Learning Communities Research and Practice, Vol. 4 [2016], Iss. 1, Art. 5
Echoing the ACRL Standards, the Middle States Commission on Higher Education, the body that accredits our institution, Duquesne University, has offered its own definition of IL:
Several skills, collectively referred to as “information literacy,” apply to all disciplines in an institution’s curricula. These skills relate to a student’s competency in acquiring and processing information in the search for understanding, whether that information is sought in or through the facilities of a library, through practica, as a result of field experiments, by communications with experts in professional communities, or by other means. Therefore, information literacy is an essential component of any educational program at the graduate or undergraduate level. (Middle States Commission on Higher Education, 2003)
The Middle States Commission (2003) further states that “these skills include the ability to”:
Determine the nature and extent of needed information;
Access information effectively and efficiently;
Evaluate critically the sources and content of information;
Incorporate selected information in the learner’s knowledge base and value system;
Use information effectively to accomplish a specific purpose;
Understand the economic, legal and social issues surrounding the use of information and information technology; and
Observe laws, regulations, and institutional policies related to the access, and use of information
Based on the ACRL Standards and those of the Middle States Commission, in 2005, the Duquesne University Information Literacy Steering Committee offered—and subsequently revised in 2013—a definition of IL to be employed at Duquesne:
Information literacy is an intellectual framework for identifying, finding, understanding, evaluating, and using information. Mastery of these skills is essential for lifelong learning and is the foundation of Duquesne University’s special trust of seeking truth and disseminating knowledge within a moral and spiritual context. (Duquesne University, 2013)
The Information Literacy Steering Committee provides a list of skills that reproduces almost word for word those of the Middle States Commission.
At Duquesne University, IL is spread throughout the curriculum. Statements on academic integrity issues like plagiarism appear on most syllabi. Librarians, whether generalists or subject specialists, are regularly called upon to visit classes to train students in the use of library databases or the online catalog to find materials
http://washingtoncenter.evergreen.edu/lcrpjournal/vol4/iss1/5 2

- - - - -

_WHAT THE TASK REQUIRES_. Your answer should be every line above that contains the word "Committee".

_ANSWER TO THIS TASK_.
Based on the ACRL Standards and those of the Middle States Commission, in 2005, the Duquesne University Information Literacy Steering Committee offered—and subsequently revised in 2013—a definition of IL to be employed at Duquesne:
The Information Literacy Steering Committee provides a list of skills that reproduces almost word for word those of the Middle States Commission.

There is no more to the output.